Captivé par l’œuvre du britannique John Ruskin, Proust entreprend alors, à la mort de l’écrivain en janvier 1900, la traduction de deux de ses ouvrages majeurs, La Bible d’Amiens (1904) et Sésame et les Lys (1906). Ce travail de traduction, fidèle, bien documenté et accompagné de notes explicatives pertinentes, aura le mérite de recevoir les retours positifs de la critique de l’époque, pourtant guère tendre à l’égard du jeune homme.

Le temps de la consécration, avec son œuvre magistrale

Suite à la mort de ses parents, en 1903 pour son père et 1905 pour sa mère, Marcel Proust emménage au 102, Boulevard Haussmann. C’est là que, retranché comme un reclus, il travaillera avec acharnement à l’écriture de son œuvre magistrale, la suite romanesque et autobiographique À la Recherche du Temps Perdu, dont les 7 tomes sortiront entre 1913 et 1927 (les derniers romans seront en effet publiés à titre posthume).

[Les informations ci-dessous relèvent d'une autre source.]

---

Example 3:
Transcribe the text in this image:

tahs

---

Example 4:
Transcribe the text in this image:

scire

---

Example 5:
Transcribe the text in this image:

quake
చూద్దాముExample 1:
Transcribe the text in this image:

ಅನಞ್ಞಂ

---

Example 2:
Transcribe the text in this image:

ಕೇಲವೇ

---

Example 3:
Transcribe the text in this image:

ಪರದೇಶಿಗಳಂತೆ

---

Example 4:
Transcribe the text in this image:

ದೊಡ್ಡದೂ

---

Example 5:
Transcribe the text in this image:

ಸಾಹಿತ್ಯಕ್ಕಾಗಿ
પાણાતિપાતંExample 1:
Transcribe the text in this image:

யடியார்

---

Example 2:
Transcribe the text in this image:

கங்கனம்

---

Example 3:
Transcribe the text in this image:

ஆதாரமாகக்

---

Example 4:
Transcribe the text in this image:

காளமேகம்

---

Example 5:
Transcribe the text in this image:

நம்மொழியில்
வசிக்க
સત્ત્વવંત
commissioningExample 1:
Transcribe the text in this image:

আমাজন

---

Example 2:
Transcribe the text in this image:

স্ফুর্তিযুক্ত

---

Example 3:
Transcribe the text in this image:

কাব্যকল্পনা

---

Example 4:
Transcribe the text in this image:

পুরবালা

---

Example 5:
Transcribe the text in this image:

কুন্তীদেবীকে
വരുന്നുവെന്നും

Dans « Du côté de chez Swann » (1913), « À l’Ombre des Jeunes Filles en Fleurs » (1919) – qui obtiendra le Prix Goncourt –, « Le Côté de Guermantes » (1920), « Sodome et Gomorrhe » (1921-1922), « La Prisonnière » (1923), « Albertine disparue » (1925), et « Le Temps Retrouvé » (1927), Marcel Proust dépeint, non sans une pointe de sarcasme, les salons parisiens de l’époque et les lieux de son enfance, en se lançant dans de grandes réflexions sur la mémoire du temps qui passe, la vie mondaine, le vide affectif ou encore l’amour et la jalousie, où l’homosexualité occupe une grande place.

Plus de deux cents personnages, la plupart inspirés de personnes qu’il a réellement connues, étalés sur quatre générations, prendront alors vie dans l’imagination de Proust tout au long de la saga, faisant d’À La Recherche du Temps Perdu le plus long roman de la littérature française. C’est d’ailleurs à cet ouvrage que l’on doit l’expression « Madeleine de Proust », en référence à ces madeleines qui, plongées dans le café, faisaient retomber l’auteur en enfance.

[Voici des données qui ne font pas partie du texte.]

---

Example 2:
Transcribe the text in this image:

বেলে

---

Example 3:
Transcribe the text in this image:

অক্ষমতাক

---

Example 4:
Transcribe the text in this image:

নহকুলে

Les dernières années de la vie de Marcel Proust

Si la santé de l’écrivain a toujours été fragile, et ce depuis sa plus tendre enfance en raison de son asthme, les dernières années consacrées à l’écriture de son œuvre magistrale auront contribué à la détériorer davantage. Seul dans son appartement parisien, Marcel Proust travaille jour et nuit, s’épuisant à la tâche, ne sortant que très rarement avec ses amis artistes de l’époque.

Il s’éteint le 18 novembre 1922, terrassé par une bronchite tenace. Enfin reconnu par ses pairs qui viendront lui rendre hommage en nombre lors de son enterrement trois jours plus tard, la publication posthume des derniers romans d’À La Recherche du Temps Perdu, ainsi que de Jean Santeuil, contribuera à ériger Marcel Proust, au fil des années, au rang de référence littéraire pour les générations futures. 

Le monument funéraire de Marcel Proust au Père-Lachaise

Entièrement refaite et modernisée, suite à un attentat dévastateur qui visait en réalité une tombe voisine, la sépulture de Marcel Proust est un modèle de sobriété. Si le monument original a été entièrement détruit, les visiteurs restent néanmoins nombreux à venir se recueillir sur la tombe de l’un des plus grands auteurs de la fin du XIXe siècle. De temps à autre, il n’est pas rare que certains y laissent même un café, et/ou une madeleine, comme un clin d’œil à son œuvre magistrale.